▸ Work to be completed
Leave every image out, and print the remaining lines below exactly.

▸ The data
───
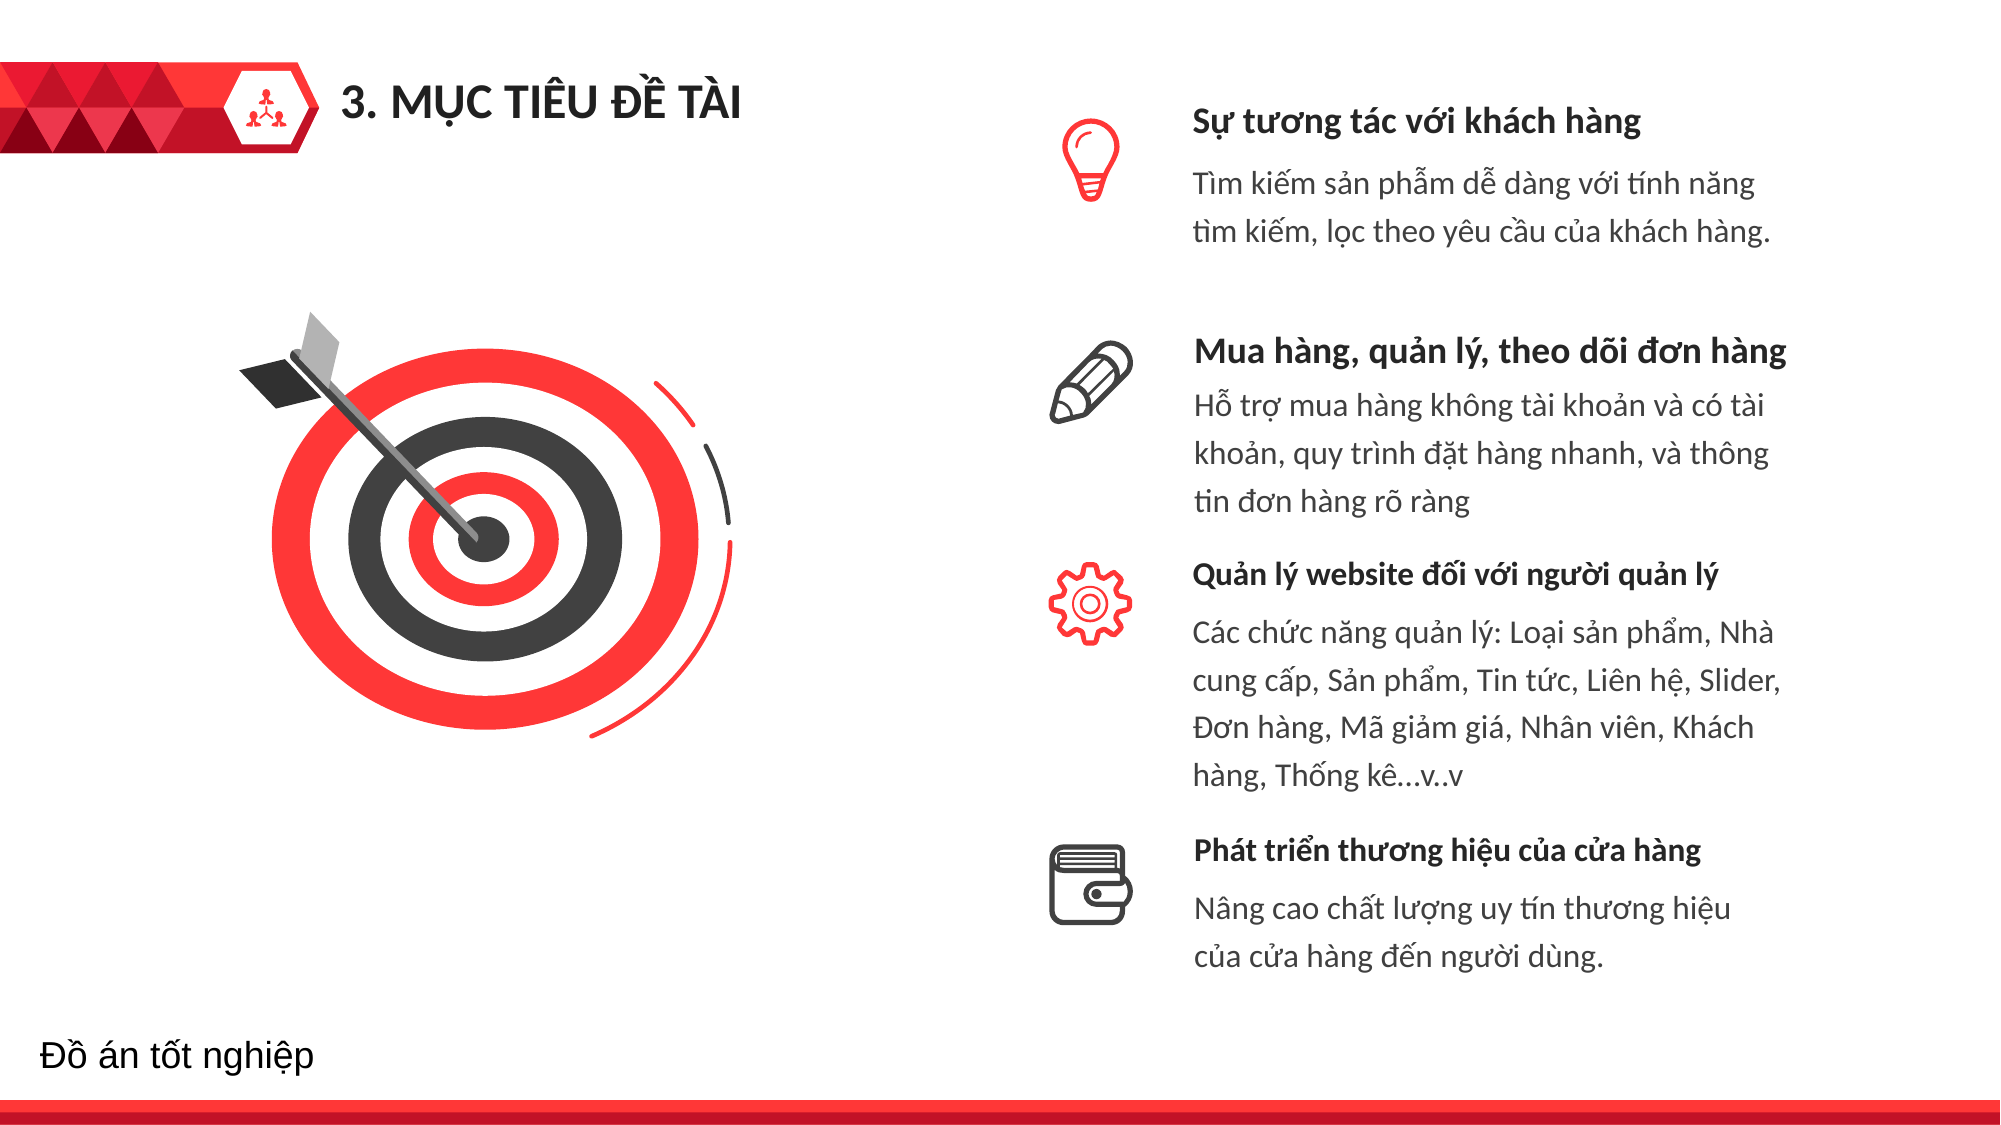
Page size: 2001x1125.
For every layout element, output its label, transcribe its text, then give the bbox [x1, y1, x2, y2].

text_box 3. MỤC TIÊU ĐỀ TÀI [325, 61, 960, 137]
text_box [1177, 88, 1799, 259]
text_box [1179, 812, 1801, 983]
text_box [1062, 118, 1120, 202]
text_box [1177, 536, 1799, 804]
text_box Đồ án tốt nghiệp [24, 1023, 450, 1084]
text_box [1049, 844, 1136, 926]
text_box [1179, 309, 1857, 529]
text_box [1049, 340, 1133, 425]
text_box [1048, 561, 1133, 646]
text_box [237, 312, 731, 759]
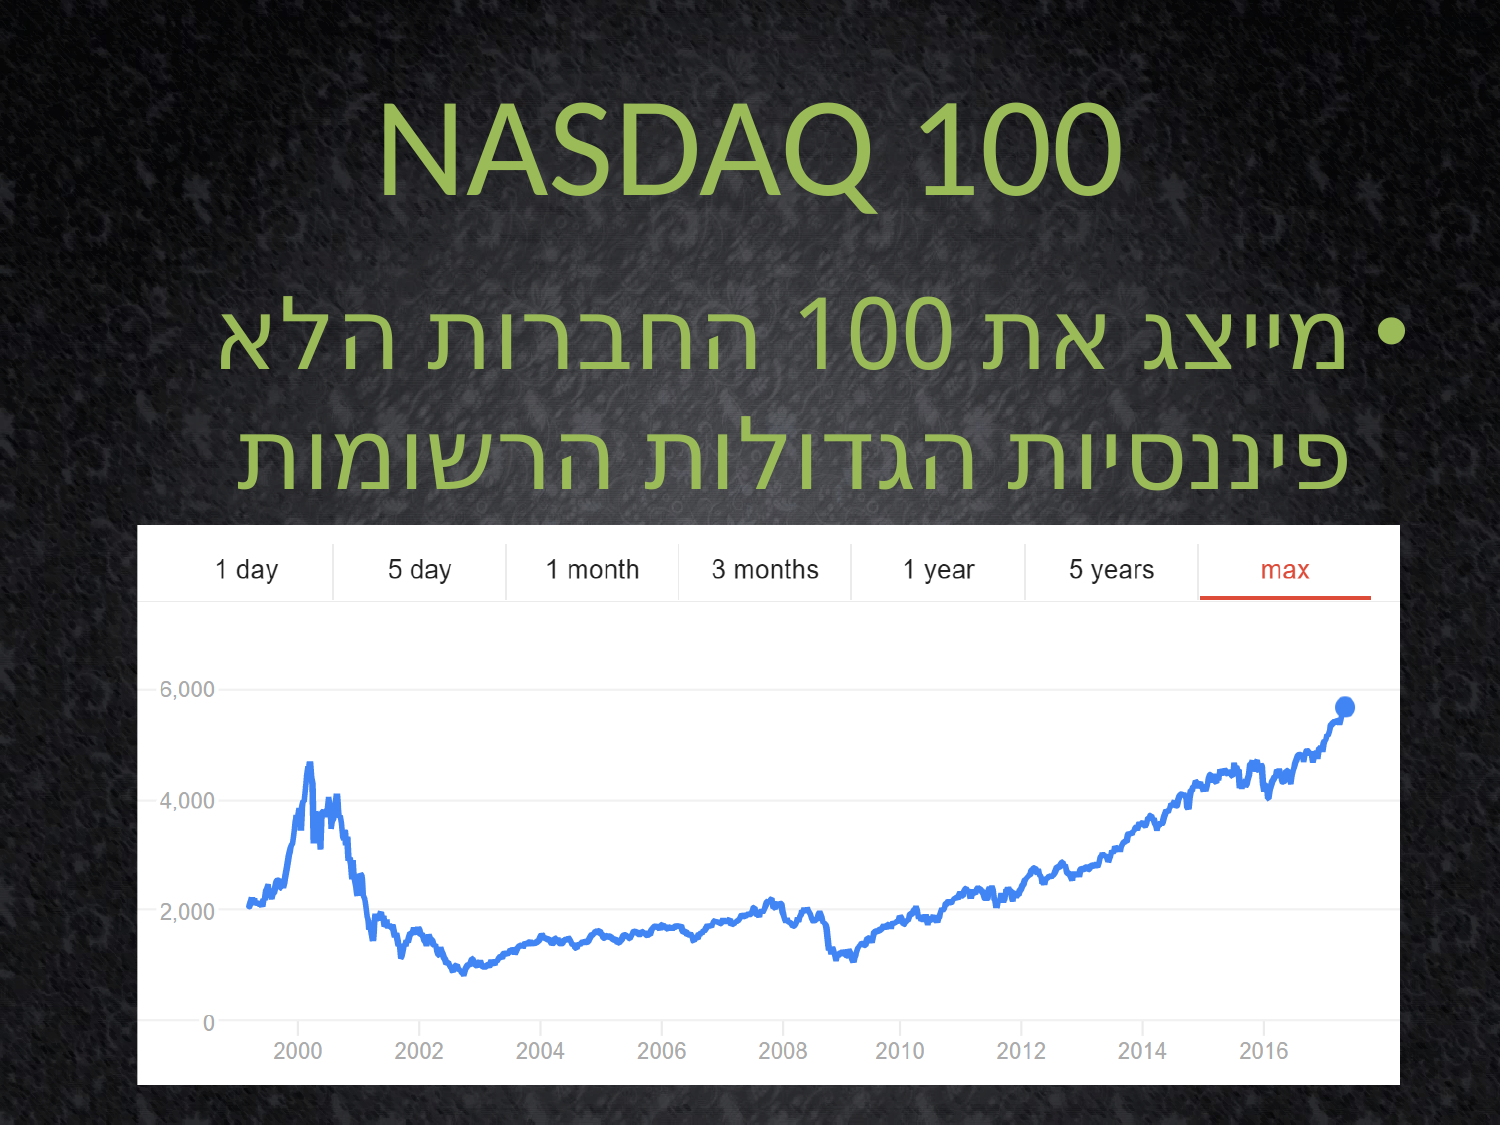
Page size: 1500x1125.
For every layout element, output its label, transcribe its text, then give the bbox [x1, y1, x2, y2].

title NASDAQ 100 [75, 45, 1425, 233]
picture [0, 0, 1500, 1125]
list מייצג את 100 החברות הלא פיננסיות הגדולות הרשומות למסחר בבורסה [75, 262, 1425, 1005]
───
▸ Exercise answer
Page size: 2001x1125.
For every layout element, output its label, transcribe its text, then give the bbox [x1, y1, x2, y2].

text_box 3. MỤC TIÊU ĐỀ TÀI [325, 61, 960, 137]
text_box [1177, 88, 1799, 259]
text_box [1179, 812, 1801, 983]
text_box [1062, 118, 1120, 202]
text_box [1177, 536, 1799, 804]
text_box Đồ án tốt nghiệp [24, 1023, 450, 1084]
text_box [1049, 844, 1136, 926]
text_box [1179, 309, 1857, 529]
text_box [1049, 340, 1133, 425]
text_box [1048, 561, 1133, 646]
text_box [237, 312, 731, 759]
Page size: 1500x1125.
For every layout element, output its label, transcribe its text, then give the bbox [x1, y1, x2, y2].

title NASDAQ 100 [75, 45, 1425, 233]
picture [0, 0, 1500, 1125]
list מייצג את 100 החברות הלא פיננסיות הגדולות הרשומות למסחר בבורסה [75, 262, 1425, 1005]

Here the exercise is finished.